Storage
Data File Structure (At a Glance)
The main .db file is:
[plaintext file header (76B)] [page 0 on disk] [page 1 on disk] [page 2 on disk] ...
- File header is always plaintext and fixed-size.
- Each page is a logical 4096-byte page (
PAGE_SIZE) stored at:offset = 76 + page_id * page_size_on_disk
page_size_on_diskis:- plaintext mode:
4096 - encrypted mode:
12 (nonce) + 4096 (ciphertext) + 16 (tag) = 4124
- plaintext mode:
This chapter first explains the file header, then the page layout, then special page formats (freelist).
Data File Header
Main DB file header (src/storage/pager/mod.rs) is 76 bytes:
0..8 Magic "MURODB01"
8..12 Format version (u32 LE)
12..28 Salt (16B, Argon2 input)
28..36 Catalog root page ID (u64 LE)
36..44 Page count (u64 LE)
44..52 Epoch (u64 LE)
52..60 Freelist page ID (u64 LE, 0 = none)
60..68 Next TxId (u64 LE)
68..72 Encryption suite ID (u32 LE)
72..76 CRC32 over bytes 0..72
freelist_page_idpersists the freelist root across restarts.- CRC32 protects header integrity before any page decryption.
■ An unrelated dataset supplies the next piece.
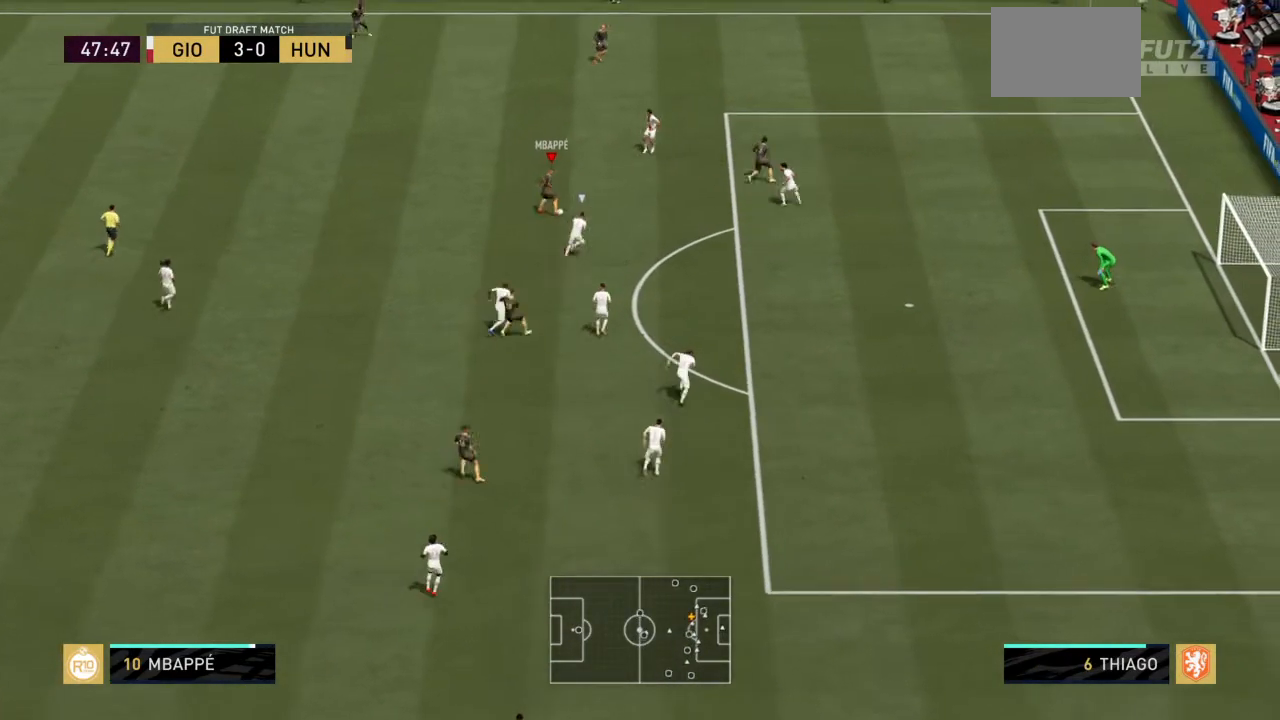
{"buttons": [], "left_stick": "left", "right_stick": "center", "events": [[267, "left_stick", "left"]]}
- This header exists once per file; everything after this is page data.
catalog_rootpoints to the system catalog B-tree root (format in Catalog Format).
See Files, WAL, and Locking for .db / .wal / .lock lifecycle.
Generic Page Layout
- Page size: 4096 bytes (
PAGE_SIZE) - Page header: 14 bytes (
src/storage/page.rs) - Cell pointer: 2 bytes per cell
- Cell payload:
[len:u16][payload bytes] - Cache: LRU page cache (default 256 pages)
Slotted-page structure:
[header(14)] [cell pointer array] [free space] [cell bodies (from tail)]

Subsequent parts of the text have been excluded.